* **Items in a dataset**:
=== Begin Enclosure ===

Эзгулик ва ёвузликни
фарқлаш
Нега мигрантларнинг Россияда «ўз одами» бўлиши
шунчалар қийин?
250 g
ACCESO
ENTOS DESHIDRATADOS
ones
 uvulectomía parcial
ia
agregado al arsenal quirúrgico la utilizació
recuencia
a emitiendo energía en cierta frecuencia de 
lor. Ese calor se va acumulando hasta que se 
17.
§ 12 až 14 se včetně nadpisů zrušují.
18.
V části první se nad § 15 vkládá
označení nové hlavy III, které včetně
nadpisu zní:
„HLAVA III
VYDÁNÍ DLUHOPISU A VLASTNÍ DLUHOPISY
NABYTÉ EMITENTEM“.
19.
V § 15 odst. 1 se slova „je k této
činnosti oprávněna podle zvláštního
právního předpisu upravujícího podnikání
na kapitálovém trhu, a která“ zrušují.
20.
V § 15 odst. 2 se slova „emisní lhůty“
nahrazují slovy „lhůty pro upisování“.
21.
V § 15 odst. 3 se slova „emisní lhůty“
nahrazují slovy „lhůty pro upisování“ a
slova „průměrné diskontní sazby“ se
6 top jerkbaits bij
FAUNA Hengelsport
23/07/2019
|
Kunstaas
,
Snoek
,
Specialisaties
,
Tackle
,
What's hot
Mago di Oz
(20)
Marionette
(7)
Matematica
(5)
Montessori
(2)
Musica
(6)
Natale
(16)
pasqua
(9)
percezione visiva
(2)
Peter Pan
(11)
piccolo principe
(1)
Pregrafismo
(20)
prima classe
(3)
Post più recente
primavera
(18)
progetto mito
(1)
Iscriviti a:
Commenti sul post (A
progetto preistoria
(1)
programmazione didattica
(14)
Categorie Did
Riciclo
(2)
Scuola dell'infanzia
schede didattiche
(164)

=== End Enclosure ===

Which lines of the items above contain the string "lhůty"? Find each one and copy it out in full.

V § 15 odst. 2 se slova „emisní lhůty“
nahrazují slovy „lhůty pro upisování“.
V § 15 odst. 3 se slova „emisní lhůty“
nahrazují slovy „lhůty pro upisování“ a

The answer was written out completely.